Conte è propenso alla riapertura anticipata di alcune attività, purché però i dati lo consentano.

di Maria Barison 6 Maggio 2020 12:37

Gli effetti della fase 2 dell’emergenza Coronavirus si potranno vedere meglio tra due settimane, capire insomma se gli italiani siano stati più o meno attenti alle varie norme di sicurezza.

Con la riapertura di alcune attività, garantendo anche maggiore libertà per gli spostamenti, inevitabilmente c’è il rischio che il numero di contagi possa continuare a risalire, ma in un’intervista rilasciata al Il Fatto Quotidiano, il premier Conte si dice propenso alla riapertura anticipata di alcune attività qualora i dati risultassero positivi. Diverse attività commerciali sono ancora chiuse, come anche i negozi di parrucchieri ed estetiste, ma si potrebbe anticipare la loro riapertura prima della data prevista.

Possibile riapertura anticipata di alcune attività durante la fase 2

Nel campo dell’estetica si parla di primo giugno come data cruciale per ripartire, ma non è detto che nei prossimi giorni non si possa modificare questo limite. Conte ha evidenziato lo studio di un’eventuale anticipazione delle aperture per ulteriori attività con differenziazioni geografiche. Ciò sarà possibile in presenza di un protocollo di sicurezza per spazi, ambienti e attività. Non si parla quindi solo di parrucchieri o centri estetici, ma anche di teatri. Si sta lavorando per garantire massima sicurezza in qualsiasi tipo di settore, la convivenza con il virus non è semplice, ma ora c’è la necessità che l’Italia possa ripartire perché la situazione economica risulta essere piuttosto preoccupante.

L’economia disastrosa preme per la riapertura del Paese

Conte non nega che la caduta del Pil possa generare problematiche economiche piuttosto dolorose, per questo c’è la necessità di lavorare tutti uniti per garantire la salvezza di questo Paese, colpito in maniera spaventosa da un virus silenzioso che continua a creare preoccupazioni e danni alla nostra società. Il punto principale però è garantire sempre la massima sicurezza in tutti i settori, va bene quindi convivere con il Coronavirus, ma purché non si commettano gli errori iniziali.

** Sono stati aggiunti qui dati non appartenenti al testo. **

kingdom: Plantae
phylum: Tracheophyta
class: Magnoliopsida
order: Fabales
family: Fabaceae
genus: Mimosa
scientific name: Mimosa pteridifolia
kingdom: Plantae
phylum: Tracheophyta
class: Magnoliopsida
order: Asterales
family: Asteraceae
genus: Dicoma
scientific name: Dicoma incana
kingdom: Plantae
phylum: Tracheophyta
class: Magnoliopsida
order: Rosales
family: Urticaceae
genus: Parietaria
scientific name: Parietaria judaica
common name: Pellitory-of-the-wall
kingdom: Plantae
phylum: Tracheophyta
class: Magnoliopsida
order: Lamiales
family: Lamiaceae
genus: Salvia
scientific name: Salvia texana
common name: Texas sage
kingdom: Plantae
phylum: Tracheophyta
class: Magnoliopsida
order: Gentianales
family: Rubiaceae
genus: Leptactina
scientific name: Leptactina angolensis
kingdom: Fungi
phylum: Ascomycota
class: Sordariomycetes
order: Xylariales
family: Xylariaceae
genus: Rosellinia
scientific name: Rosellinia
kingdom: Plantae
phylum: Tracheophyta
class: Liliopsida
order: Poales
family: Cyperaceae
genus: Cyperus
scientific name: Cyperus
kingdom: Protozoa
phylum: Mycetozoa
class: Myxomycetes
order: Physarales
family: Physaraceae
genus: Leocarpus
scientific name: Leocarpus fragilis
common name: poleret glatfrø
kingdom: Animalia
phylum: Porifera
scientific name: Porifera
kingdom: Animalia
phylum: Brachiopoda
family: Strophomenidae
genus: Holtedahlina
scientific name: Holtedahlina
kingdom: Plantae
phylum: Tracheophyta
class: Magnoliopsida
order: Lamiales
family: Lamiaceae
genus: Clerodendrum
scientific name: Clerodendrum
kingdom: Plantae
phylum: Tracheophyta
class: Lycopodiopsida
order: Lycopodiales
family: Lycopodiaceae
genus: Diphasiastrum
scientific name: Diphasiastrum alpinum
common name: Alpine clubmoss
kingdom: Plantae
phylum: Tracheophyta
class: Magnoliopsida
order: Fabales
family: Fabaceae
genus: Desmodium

Anche per il mondo dello sport si sta studiando un piano ben preciso che non riguarda solo il settore del calcio, c’è la necessità che tutte le attività sportive possano ripartire ed in questo caso i protocolli di sicurezza dovranno essere ancora più chiari. Non è quindi da escludere nemmeno la riapertura delle palestre, ma tutto dipenderà dai numeri delle prossime settimane, contro il Coronavirus non si può assolutamente abbassare la guardia.